Description of the task
Reproduce word for word the part of the Tomcat message below that opens with the words containing "Hello, my name" and closes with "got all excited.".

Text
◇ ◇ ◇

2001-07-08 Thread Victor Wynnytsky

Hello, my name is Victor Wynnytsky


[ WHAT I NEED ]
I need each webapp to be able to set it's default directory.  This can
be observed by looking at System.getProperty( user.dir ).  When I saw
Tomcat4's new Context workDir= tag in server.xml I got all excited.
 Unfortunately user.dir did not budge after setting this new tag.


[ WHAT I'M UP TO ]
6 months ago I was craving to build XSL web apps (no JSPs).  For
testing XSLs I thoroughly enjoyed using the MSXML3 parser which can be
easily integrated into IE5 by simply downloading and installing it.  I
wrote a couple sample applications where servlets build XML (SQL=DOM
or directly from disk) and in a servlet base class I take the XML
stream and transform it with Xalan.  But what makes the base class VERY
cool, is that it first sniffs the client browser for XSL support
(presently it just looks for MSXML3) and if it's there it skips Xalan
and simply returns XML!!!  It's a real trip to hits these apps from
different computers and when I do a view source some computers show
only XML.

◇ ◇ ◇

Saved entries

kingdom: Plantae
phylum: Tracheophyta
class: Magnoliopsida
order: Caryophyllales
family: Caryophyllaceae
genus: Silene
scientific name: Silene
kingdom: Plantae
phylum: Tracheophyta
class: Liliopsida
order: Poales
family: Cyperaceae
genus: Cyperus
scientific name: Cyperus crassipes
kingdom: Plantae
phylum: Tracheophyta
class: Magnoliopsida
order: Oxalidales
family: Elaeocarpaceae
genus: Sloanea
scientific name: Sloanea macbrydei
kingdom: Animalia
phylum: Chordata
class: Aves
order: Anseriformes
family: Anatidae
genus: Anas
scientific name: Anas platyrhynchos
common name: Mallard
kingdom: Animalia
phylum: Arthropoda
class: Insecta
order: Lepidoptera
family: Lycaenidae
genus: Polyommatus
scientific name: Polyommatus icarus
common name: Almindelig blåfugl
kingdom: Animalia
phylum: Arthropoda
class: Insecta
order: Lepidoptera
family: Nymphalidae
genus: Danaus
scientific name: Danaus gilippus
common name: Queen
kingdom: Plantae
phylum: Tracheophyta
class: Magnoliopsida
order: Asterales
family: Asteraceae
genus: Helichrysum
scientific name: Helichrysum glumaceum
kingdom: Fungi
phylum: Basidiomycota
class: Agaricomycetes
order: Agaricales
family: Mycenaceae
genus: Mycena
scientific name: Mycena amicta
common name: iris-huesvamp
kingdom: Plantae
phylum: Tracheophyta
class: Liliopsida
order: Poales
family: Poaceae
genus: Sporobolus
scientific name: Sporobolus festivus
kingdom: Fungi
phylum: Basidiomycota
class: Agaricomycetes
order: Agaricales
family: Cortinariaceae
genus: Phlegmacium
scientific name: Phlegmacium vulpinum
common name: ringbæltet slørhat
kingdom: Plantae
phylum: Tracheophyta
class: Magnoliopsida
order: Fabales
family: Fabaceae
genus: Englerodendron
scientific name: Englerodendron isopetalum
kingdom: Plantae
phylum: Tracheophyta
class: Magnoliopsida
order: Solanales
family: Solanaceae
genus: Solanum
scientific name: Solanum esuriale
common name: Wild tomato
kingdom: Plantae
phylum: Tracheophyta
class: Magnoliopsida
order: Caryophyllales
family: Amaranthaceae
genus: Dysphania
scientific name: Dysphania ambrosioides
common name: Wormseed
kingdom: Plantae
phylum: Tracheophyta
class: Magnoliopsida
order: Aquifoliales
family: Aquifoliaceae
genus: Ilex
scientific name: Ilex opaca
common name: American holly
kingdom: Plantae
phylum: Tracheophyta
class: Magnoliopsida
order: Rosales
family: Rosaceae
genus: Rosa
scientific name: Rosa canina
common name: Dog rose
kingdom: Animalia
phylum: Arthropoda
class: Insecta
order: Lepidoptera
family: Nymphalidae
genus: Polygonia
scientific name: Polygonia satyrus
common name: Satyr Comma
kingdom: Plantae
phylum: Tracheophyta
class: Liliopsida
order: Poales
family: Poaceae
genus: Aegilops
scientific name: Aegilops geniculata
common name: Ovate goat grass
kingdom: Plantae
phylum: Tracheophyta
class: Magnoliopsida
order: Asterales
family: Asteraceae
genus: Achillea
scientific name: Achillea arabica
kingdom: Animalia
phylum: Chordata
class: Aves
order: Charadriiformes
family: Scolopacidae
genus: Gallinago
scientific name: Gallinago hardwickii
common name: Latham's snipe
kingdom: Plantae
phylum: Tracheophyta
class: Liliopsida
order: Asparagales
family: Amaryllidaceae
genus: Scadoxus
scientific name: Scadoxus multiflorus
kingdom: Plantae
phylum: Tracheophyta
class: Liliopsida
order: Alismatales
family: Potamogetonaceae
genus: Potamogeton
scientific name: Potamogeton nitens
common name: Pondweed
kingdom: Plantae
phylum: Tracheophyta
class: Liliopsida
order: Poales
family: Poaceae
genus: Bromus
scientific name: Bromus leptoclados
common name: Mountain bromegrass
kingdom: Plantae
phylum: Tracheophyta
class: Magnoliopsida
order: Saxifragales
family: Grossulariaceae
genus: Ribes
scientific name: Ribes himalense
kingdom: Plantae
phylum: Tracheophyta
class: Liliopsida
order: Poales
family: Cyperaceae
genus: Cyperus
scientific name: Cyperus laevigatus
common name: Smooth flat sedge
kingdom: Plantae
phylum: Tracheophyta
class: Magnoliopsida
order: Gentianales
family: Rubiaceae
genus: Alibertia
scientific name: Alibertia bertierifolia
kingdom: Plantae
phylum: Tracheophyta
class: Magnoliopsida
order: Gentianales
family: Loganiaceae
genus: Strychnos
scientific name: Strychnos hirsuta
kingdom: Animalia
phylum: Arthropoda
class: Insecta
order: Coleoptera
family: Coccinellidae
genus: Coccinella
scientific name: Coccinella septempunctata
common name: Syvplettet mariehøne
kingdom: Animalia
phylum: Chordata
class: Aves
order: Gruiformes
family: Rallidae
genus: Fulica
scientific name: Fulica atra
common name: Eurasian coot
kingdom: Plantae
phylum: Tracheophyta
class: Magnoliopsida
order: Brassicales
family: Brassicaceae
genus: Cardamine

◇ ◇ ◇

Exercise result
Hello, my name is Victor Wynnytsky


[ WHAT I NEED ]
I need each webapp to be able to set it's default directory.  This can
be observed by looking at System.getProperty( user.dir ).  When I saw
Tomcat4's new Context workDir= tag in server.xml I got all excited.